Job growth hits 20-year low in Trump’s first year
San José, CA – The annual updating of the Bureau of Labor Statistics (BLS, a division of the Department of Labor) of the job creation numbers cut the annual number by 403,000 new jobs. This meant that only 181,000 net new jobs were created for the year, or only about 15,000 new jobs per month. This is the lowest annual number outside of a recession year since 2003, when the U.S. economy was in what was then named a “jobless recovery” after the 2001 recession.
For all his boasting about the “world’s greatest economy,” Trump’s first year in office pales behind 2024, in the last year of the Biden administration, when more than 750,000 jobs were created, more than 60,000 a month, four times the 2025 figure. What did boom in 2025 was the stock market, with the broad index of the S&P 500 up by almost 18% that year. But half of all stocks are owned by the top 1% of billionaires and mega millionaires, while the bottom 50% of the population who have to work for a living only own 1% of all stocks.
This update on the labor market actually brings the official jobs numbers more in line with other, more negative measures of how working people are doing. Consumer sentiment surveys have cratered, the University of Michigan index going from 71.7 in January to only 52.9 in December. This reading was lower than the low numbers during the past recessions going back to 1980, when working people were hit by the “double whammy” of high inflation (the Consumer Price Index or CPI rose more than 14% that year) and high unemployment (of almost 8%). The Consumer Sentiment Index bottomed out at 51.7 that year.
The economic struggle of working people could also be seen in the rising rate of borrowers falling behind on paying their loans. The delinquency rate on household loans rose to 4.8% in the last three months of 2024, the highest since 2017. This increase was driven by more and more home buyers falling behind on their mortgages and former college students falling behind on their student loan payments. Low income and younger borrowers were hit especially hard.
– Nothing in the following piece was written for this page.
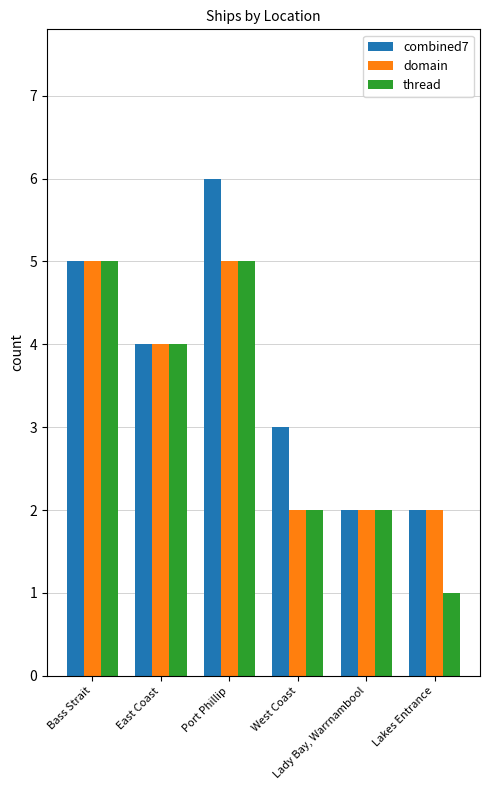

What is the maximum value shown in the chart?

6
Another sign of consumers feeling economic stress is the latest report on retail sales in December 2025, which came in with no change. While this report is adjusted for seasonal factors, such as seasonal holiday shopping, it is not adjusted for inflation. So flat retail sales would mean fewer, but higher priced items are being sold.
Last but not least, the corporate-owned mainstream media focused on the January 2026 jobs numbers that came out in the same report. The report was better than expected, with 130,000 net new jobs, more than twice what economists expected, and the unemployment rate dropped a bit to 4.3%. However these monthly reports are revised three times, and the changes in the January numbers have been especially large. For example, the first report on January 2025 job creation that came out in February 2025 was 143,000 net new jobs created. But the final numbers just out show a loss of 48,000 jobs, or 183,000 fewer jobs than first reported. If a similar revision were to happen in February of 2027, it would wipe out all the new jobs in January 2026 and push the report to a net loss of about 50,000.